The Binomial Theorem is a powerful tool in algebra. It provides a way to expand expressions of the form \((x + y)^n\). This theorem lets us write these expansions as a sum of simpler terms. Each term in the expansion is composed of binomial coefficients, powers of the first term, and powers of the second term. The general form for any single term in a binomial expansion is given by:

• \(T_{r+1} = \binom{n}{r} \cdot x^{n-r} \cdot y^r\)

where \(T_{r+1}\) is the \((r+1)\)-th term, \(\binom{n}{r}\) is the binomial coefficient, and \(x\) and \(y\) are the terms of the binomial. This formula allows us to compute each term individually, using different values of \(r\).
The usefulness of the binomial theorem lies in its ability to simplify the process of expanding large expressions, which would otherwise be cumbersome and time-consuming. Understanding the binomial theorem is crucial for solving problems related to polynomial expansions.

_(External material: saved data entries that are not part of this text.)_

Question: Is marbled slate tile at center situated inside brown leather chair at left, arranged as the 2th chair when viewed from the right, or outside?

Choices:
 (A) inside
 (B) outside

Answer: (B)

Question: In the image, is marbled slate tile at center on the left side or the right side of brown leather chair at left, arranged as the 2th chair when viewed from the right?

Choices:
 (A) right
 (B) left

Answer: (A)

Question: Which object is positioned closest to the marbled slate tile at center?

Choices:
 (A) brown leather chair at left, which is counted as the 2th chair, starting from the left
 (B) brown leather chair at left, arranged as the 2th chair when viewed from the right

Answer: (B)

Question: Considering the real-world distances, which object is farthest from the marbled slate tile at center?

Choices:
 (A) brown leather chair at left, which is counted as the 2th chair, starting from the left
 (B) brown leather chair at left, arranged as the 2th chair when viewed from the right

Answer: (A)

Binomial coefficients play a key role in the binomial expansion. These coefficients are represented as \(\binom{n}{r}\), also known as "n choose r". They determine how much of each term contributes to the expansion.
The formula for calculating binomial coefficients is:

• \(\binom{n}{r} = \frac{n!}{r!(n-r)!}\)

where \(n!\) is the factorial of \(n\), and it represents the product of all positive integers up to \(n\). The factorial is a fundamental concept in combinations and permutations. Understanding how binomial coefficients work is essential to figuring out the weight of each term in the expansion.
In our given problem, determining the correct binomial coefficient was crucial to finding the term with a coefficient of 2160. Once identified, these coefficients make quite straightforward the otherwise complex task of achieving polynomial expressions through expansions.

Polynomial expansion is the process of expressing a binomial raised to a power as a polynomial. Expanding a binomial means turning it into a sum of terms, each with different powers of the variables involved, usually \(x\) and \(y\).
While the binomial theorem provides the formula, understanding polynomial expansion requires practicing the application of the theorem to reach the final expression. As each term is calculated, powers of components, as well as their coefficients, are explicitly determined.

• Each term is carefully constructed by deciding powers based on the binomial theorem.
• The expansion reveals all possible combinations of powers that add up to the degree \(n\) of the polynomial.

This method was used to find the term with a coefficient of 2160 in our problem. By expanding \((2a - 3b)^6\), we're transforming the binomial into a detailed polynomial structure. Polynomial expansion serves many practical mathematical applications, such as calculating probabilities and finding roots, alongside solving algebraic equations.